The results and feedback from that email showed that, while WordPress native was the simplest option, people did prefer the more social aspects of Livefyre and Disqus.

Out of these two, the majority of votes went to Disqus. Reasons included:

  • The ability to answer directly from your email notification
  • Better sign-in experience on mobile browsers
  • The community aspect of knowing what your commenters were saying elsewhere and the ability to join that conversation
  • A better way to track all your comments elsewhere

While some answers preferred Livefyre for its ability to integrate social conversations into the comments, there were also concerns re. mobile reading, and a more cliquey feel to Livefyre communities (though personally I would say that’s more down to the blogger and their interactions versus the system itself).

With that feedback, it was clear that – despite my love of Livefyre – readers preferred the approach to comments Disqus takes. Hence the reason it’s back on the blog after a trial run of the new version earlier this year.

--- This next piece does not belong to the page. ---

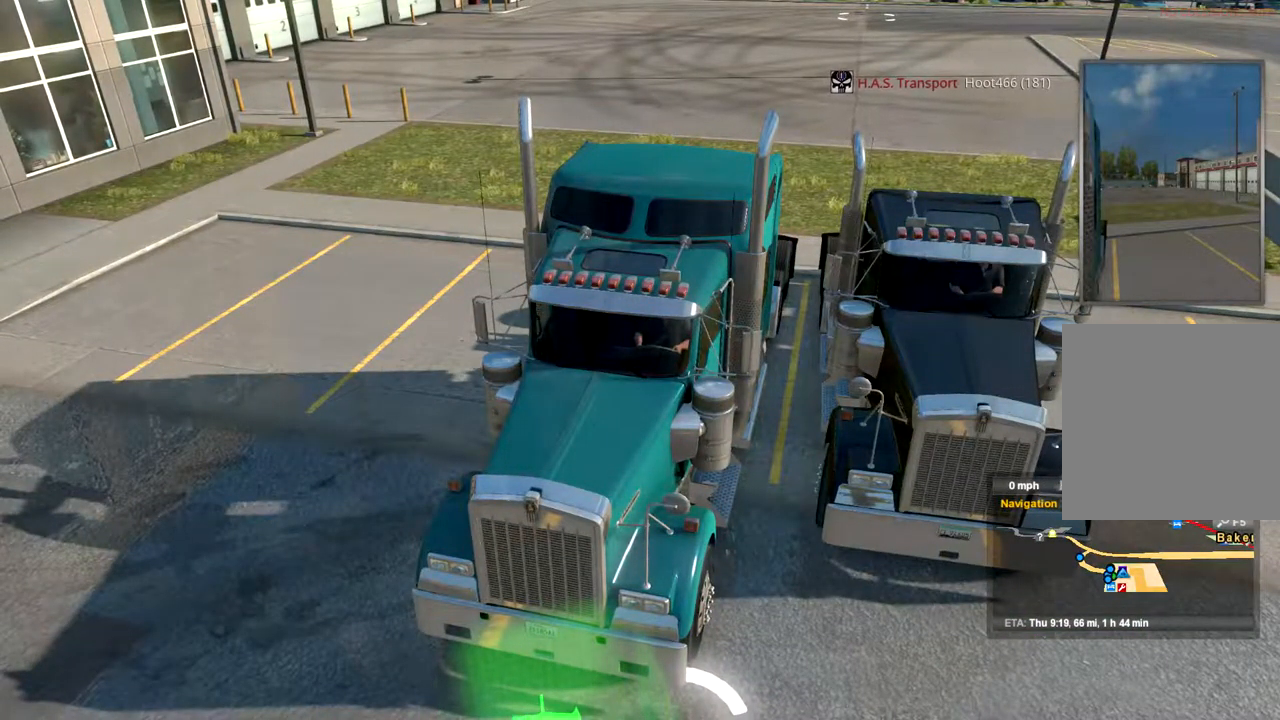
{"dt_ms": 500, "buttons": [], "left_stick": "center", "right_stick": "right", "events": [[233, "right_stick", "right"]]}
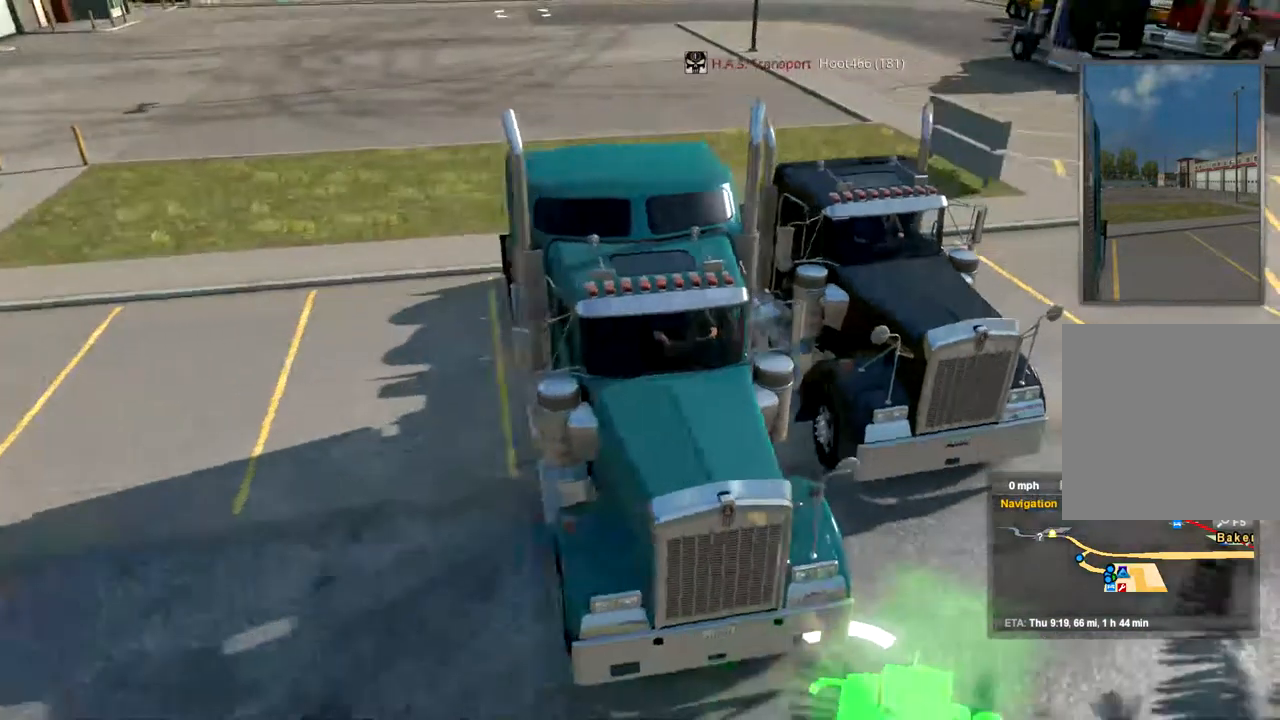
{"dt_ms": 1000, "buttons": [], "left_stick": "center", "right_stick": "center", "events": [[700, "right_stick", "center"]]}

Now, you could say that it’s my blog and I can run whatever options I want on here. And that’s true – but it’s also missing the point.

A blog without a community is simply a news channel. A community without interaction is simply a dead zone waiting to go somewhere else. A dead zone is the path to oblivion for a blog.

This blog has always been about your voice and interaction too – you bring different points of view and great ideas all the time. Why would I want to limit that?

So, thanks for being here and thanks for the feedback on how you wish to be here – here’s to continued conversations.

Update 19 March 2013: After experiencing some issues with Disqus – slow load time (particularly on mobile browsers), comments disappearing and filters not working properly – I’ve reinstalled Livefyre, with its new version 4.0.